ご存知ない方も少なからずいらっしゃるかもしれませんが、この度の台風において(より正確に申し上げれば、今回の台風のみならず、災害時全般において)、大河津分水の下流にある、私たち三条市を縦断する“信濃川”は、信濃の水はおろか、大河津分水路より上流域の信濃川から流れ来る水を一滴たりとも預かってはありません。
それら大河津分水路よりも上流域から信濃川を通じて流れ来る水は“100%”、大河津分水路を通じて直接日本海に吐き出されているのです。

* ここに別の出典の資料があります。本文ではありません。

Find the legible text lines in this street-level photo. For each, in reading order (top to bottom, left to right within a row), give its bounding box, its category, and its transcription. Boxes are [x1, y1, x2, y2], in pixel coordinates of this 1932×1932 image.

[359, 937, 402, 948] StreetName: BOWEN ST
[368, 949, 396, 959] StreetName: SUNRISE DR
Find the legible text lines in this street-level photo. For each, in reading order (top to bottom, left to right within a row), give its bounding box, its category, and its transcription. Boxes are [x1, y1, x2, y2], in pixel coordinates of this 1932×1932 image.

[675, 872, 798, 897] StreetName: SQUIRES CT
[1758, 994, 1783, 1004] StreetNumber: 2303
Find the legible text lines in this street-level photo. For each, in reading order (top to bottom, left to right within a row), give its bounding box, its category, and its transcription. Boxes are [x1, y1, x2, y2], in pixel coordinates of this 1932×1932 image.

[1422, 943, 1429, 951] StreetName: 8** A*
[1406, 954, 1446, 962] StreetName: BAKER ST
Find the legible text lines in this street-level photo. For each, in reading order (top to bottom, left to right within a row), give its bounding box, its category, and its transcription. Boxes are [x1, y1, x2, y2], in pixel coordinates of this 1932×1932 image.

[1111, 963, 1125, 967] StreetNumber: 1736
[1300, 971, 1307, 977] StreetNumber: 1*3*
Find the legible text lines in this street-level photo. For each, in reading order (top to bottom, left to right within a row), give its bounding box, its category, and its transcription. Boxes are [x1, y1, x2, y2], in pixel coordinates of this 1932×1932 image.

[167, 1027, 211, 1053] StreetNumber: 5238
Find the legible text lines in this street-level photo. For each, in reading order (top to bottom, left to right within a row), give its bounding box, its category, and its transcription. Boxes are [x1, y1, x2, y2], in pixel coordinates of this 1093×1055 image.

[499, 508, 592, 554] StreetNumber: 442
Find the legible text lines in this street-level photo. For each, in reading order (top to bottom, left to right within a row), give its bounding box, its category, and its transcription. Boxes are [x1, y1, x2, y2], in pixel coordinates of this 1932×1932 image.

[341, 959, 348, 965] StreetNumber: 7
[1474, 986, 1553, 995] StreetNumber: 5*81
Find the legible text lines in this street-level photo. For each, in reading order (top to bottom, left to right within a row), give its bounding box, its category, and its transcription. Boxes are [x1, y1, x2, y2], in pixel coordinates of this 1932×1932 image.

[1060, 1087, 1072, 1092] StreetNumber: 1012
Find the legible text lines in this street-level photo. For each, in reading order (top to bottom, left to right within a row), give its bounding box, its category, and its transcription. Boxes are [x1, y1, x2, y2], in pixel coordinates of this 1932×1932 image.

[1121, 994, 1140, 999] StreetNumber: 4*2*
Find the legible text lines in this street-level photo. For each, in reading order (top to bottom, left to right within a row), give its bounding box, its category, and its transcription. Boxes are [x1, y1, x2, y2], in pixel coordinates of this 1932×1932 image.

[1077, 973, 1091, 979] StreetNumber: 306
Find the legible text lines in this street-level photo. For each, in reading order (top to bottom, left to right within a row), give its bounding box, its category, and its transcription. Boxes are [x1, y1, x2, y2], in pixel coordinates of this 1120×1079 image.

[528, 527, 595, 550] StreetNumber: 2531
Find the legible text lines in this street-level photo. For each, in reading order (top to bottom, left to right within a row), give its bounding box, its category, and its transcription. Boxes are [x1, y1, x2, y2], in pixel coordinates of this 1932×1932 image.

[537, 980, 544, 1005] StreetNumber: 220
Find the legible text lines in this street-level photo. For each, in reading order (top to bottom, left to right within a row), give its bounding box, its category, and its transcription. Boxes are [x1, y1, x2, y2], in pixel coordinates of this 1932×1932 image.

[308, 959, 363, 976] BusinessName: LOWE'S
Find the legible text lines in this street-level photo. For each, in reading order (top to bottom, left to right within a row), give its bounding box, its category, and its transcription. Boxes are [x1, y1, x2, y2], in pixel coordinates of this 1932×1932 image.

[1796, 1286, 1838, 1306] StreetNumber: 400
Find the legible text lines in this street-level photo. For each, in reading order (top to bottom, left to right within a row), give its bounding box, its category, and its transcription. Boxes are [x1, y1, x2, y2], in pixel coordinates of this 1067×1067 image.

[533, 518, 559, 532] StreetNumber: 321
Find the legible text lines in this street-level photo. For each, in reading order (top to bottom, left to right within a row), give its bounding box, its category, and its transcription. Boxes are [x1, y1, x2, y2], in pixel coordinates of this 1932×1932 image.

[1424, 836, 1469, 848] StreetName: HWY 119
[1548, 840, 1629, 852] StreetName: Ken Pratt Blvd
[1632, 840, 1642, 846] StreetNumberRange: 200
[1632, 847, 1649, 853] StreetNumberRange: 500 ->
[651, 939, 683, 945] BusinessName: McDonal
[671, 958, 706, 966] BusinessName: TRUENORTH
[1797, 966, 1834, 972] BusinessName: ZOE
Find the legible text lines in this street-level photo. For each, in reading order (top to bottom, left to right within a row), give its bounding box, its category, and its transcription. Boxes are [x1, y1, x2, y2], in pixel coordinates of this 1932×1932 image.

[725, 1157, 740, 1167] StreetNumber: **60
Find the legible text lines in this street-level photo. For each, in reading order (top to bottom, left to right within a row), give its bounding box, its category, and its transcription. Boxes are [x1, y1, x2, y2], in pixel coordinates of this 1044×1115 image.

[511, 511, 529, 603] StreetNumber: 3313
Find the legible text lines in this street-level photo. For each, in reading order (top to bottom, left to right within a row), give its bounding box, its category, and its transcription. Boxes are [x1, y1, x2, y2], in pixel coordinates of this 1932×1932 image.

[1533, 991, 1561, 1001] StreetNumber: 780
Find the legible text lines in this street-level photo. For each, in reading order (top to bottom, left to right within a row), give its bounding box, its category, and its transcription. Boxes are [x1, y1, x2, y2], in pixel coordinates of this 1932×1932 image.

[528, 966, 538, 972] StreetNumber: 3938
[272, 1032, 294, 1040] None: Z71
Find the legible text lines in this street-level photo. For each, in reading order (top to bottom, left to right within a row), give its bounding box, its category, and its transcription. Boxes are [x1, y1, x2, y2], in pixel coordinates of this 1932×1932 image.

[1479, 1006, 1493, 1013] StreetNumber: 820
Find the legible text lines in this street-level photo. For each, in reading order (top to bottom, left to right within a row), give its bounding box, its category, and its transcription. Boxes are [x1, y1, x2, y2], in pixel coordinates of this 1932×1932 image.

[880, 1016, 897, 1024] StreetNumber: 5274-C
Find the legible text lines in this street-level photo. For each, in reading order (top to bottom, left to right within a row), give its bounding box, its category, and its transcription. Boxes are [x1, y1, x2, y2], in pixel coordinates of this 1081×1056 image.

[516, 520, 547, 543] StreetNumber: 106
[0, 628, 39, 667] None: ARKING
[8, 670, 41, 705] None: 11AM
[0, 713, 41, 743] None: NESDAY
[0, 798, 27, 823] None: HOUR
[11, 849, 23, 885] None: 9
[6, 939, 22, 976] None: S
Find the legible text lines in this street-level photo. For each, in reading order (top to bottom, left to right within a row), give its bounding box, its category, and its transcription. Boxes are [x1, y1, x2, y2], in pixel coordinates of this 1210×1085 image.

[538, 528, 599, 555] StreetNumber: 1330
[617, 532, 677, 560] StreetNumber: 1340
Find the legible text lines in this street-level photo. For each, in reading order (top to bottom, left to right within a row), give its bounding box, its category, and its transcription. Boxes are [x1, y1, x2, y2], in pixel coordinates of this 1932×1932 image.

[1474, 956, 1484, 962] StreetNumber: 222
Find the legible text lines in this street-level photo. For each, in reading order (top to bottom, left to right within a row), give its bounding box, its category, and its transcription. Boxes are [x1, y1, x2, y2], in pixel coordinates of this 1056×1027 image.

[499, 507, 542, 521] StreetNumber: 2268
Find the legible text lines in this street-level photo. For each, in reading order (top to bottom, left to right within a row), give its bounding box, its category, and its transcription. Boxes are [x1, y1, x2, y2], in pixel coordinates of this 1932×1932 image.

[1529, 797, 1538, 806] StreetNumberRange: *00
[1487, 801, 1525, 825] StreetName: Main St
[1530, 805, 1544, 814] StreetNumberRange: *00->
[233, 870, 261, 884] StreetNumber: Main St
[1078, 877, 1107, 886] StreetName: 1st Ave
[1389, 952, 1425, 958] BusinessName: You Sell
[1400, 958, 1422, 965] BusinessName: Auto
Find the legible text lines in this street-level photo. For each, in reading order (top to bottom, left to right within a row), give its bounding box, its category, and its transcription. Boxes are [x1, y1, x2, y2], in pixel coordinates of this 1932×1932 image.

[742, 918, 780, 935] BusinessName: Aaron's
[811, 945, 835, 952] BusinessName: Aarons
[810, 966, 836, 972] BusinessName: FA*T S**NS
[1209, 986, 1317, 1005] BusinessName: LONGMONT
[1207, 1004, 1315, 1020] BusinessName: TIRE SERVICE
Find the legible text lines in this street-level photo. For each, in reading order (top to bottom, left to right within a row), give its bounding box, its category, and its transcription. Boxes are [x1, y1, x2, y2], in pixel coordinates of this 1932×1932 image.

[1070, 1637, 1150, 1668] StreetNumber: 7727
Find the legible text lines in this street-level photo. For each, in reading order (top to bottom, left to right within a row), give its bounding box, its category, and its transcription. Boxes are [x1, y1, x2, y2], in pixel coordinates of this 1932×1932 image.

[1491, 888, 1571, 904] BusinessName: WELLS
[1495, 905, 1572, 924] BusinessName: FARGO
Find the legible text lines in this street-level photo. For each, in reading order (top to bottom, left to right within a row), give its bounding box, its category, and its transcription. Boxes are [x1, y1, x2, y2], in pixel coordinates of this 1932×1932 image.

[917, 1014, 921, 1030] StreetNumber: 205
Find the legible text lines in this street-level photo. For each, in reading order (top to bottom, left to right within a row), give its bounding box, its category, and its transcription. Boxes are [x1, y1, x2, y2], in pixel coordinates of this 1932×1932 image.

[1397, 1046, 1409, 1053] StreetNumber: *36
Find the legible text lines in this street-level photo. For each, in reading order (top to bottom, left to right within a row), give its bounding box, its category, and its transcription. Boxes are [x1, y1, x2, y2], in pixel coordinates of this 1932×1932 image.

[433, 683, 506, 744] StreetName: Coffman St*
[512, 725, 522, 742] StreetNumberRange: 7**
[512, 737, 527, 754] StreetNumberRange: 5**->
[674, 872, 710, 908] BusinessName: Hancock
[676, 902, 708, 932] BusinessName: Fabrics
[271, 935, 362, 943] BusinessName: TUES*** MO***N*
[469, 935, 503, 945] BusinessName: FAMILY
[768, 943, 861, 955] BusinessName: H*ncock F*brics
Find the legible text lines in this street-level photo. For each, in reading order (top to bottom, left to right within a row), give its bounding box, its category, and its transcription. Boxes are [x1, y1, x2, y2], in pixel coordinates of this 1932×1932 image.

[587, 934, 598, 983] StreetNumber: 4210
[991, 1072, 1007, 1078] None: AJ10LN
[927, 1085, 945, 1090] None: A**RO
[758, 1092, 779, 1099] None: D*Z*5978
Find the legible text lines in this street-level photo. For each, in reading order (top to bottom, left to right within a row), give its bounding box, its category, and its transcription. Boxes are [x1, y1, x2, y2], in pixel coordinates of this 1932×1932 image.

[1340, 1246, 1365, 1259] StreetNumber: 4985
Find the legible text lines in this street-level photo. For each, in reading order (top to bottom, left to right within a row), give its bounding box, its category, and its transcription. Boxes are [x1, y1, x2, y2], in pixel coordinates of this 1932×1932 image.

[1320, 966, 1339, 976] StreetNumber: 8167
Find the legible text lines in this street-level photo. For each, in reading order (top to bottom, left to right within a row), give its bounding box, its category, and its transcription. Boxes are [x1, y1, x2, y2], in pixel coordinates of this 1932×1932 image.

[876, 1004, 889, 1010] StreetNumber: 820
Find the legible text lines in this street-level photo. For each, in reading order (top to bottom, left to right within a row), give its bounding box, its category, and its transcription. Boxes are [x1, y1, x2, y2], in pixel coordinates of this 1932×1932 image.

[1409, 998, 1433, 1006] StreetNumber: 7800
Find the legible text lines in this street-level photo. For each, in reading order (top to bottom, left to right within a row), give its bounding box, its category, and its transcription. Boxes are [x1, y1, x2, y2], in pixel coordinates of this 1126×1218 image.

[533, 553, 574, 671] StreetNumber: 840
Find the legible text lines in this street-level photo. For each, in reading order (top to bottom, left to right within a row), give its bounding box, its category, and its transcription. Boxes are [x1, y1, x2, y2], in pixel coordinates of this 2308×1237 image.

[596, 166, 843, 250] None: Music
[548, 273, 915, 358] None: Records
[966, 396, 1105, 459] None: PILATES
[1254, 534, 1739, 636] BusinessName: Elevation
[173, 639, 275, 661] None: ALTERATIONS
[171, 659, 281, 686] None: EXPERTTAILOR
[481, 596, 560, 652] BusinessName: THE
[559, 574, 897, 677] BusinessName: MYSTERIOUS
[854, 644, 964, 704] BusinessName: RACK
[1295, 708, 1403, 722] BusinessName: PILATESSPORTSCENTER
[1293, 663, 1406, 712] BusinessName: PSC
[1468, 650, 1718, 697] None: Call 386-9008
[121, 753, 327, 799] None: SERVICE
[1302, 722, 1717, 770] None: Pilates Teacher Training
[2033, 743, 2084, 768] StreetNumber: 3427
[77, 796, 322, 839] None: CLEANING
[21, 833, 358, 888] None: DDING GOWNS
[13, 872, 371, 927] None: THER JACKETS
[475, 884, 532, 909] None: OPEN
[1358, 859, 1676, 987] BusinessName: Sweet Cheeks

そして、今回、それら大量の水を引き受けることとなった大河津分水路は既往最高水位を記録しながらも、何とかその役目を果たし、越後平野を守ってくれました(関連記事はこちら)。
歴史に“もし”はないのでしょうが、そしてまだデータ分析が行われたわけではありませんが、大河津分水路がなければ、“横田切れ”のような事態が発生したか、或いはもしそうした状態に至らなくとも、私たちは、今回の台風への対策とは比較にならないほどの過度の緊張感と不安とを以って、台風と向き合わなければならなかったということだけは確かに言えることだと考えております。
こうしたことに思いを致すと、私たちは少なくとも、今回の台風災害時における大河津分水路の果たした役割を知り、大河津分水路の存在に感謝しなければならないと思います(報道はどうしても甚大な“被害が生じた”ところに目を向ける傾向にあるため、“機能した結果、被害が生じなかった”ところは、私たち自身が意識的に目を向けなければなりません)。
ハードなくして災害対策の土台なし。
これだけは断言できると思います。
でも、今の大河津分水路が万全というわけではないというのもまた事実であります。
実際、信濃川上流に当たる千曲川では破堤し、長野県内に甚大な被害をもたらしたのですから…
幸い、現在、大河津分水路の世紀の抜本的改修工事が進んでおります。
この工事が完成すれば、長野と新潟の県境部にある狭隘区間も解消することが可能となり、千曲川区域での根本的な安全性の向上も期待できるようになるはずです。
そのためにも、着々と、そして迅速に、ハード整備を進めなければ…
こうした思いに益々確信を持つようになった、今般の苦い経験でありました。